WORK INSTRUCTIONS:
Retype only the lines at the head of the records, first through the one with "Den är låg på höjden och har", exactly as written.

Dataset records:
——————
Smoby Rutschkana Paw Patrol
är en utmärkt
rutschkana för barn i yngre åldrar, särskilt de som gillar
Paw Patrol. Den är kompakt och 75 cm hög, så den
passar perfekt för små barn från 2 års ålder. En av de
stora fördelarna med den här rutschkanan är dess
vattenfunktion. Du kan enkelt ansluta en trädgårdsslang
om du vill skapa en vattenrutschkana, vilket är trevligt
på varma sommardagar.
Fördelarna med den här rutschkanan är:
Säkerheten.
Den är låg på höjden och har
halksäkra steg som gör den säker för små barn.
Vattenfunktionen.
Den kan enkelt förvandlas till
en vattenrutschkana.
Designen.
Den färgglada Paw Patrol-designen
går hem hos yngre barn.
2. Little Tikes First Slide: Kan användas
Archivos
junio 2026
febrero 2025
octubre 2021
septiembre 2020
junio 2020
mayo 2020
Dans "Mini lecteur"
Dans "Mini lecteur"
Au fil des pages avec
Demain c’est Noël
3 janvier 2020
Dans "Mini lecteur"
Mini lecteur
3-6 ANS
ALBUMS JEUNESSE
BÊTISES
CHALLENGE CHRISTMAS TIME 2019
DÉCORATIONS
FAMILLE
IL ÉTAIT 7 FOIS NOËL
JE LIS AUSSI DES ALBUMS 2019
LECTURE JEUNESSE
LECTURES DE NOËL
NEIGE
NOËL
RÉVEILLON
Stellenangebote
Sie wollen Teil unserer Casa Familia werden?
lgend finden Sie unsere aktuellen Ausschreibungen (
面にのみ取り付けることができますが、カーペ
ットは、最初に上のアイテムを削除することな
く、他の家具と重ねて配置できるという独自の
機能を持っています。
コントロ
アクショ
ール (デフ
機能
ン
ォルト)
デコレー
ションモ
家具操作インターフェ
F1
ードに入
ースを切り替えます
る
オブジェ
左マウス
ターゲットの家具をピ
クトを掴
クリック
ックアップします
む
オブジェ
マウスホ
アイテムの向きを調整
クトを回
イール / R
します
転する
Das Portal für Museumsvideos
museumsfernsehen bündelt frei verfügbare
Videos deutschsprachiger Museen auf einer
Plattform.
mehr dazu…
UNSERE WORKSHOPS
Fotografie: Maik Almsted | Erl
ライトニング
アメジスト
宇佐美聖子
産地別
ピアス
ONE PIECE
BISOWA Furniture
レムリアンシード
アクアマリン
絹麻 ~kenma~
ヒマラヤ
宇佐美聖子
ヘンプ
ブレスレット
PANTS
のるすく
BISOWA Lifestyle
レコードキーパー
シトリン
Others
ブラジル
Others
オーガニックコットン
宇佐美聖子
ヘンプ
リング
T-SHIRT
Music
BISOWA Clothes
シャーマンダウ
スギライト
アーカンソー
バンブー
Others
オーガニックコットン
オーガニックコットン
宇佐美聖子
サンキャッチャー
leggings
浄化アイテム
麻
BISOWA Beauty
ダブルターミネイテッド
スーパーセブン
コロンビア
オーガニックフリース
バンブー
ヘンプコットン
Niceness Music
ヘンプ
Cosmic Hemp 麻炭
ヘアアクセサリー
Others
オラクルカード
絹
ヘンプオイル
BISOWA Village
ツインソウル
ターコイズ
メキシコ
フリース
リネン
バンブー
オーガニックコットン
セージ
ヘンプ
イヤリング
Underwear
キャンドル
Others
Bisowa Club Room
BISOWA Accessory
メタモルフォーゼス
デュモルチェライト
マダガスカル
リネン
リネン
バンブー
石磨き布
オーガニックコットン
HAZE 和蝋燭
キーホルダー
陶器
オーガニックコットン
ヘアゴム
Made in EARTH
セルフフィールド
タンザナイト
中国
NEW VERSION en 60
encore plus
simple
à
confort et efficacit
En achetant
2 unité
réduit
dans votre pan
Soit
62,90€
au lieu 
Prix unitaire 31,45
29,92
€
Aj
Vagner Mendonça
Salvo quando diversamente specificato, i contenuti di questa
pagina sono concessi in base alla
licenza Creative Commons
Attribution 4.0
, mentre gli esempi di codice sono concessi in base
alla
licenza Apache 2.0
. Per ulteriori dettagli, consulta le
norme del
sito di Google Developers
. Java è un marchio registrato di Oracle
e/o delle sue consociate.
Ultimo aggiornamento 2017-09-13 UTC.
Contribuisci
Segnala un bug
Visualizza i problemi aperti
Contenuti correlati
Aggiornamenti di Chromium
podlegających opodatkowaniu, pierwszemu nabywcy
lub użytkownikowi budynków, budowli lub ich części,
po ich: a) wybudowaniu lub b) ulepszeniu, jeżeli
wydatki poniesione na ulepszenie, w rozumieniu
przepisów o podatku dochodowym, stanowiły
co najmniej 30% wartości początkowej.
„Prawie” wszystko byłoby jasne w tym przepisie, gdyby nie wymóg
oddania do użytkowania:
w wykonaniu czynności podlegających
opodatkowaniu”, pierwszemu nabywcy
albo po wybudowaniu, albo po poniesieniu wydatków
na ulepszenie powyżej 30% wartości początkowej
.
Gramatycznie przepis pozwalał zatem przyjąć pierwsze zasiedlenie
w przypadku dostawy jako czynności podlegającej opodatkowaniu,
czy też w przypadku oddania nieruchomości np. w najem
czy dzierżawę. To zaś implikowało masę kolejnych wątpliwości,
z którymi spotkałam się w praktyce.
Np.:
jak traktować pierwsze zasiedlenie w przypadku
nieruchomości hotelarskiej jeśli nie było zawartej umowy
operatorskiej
——————
OUTPUT FOR THIS TASK:
Smoby Rutschkana Paw Patrol
är en utmärkt
rutschkana för barn i yngre åldrar, särskilt de som gillar
Paw Patrol. Den är kompakt och 75 cm hög, så den
passar perfekt för små barn från 2 års ålder. En av de
stora fördelarna med den här rutschkanan är dess
vattenfunktion. Du kan enkelt ansluta en trädgårdsslang
om du vill skapa en vattenrutschkana, vilket är trevligt
på varma sommardagar.
Fördelarna med den här rutschkanan är:
Säkerheten.
Den är låg på höjden och har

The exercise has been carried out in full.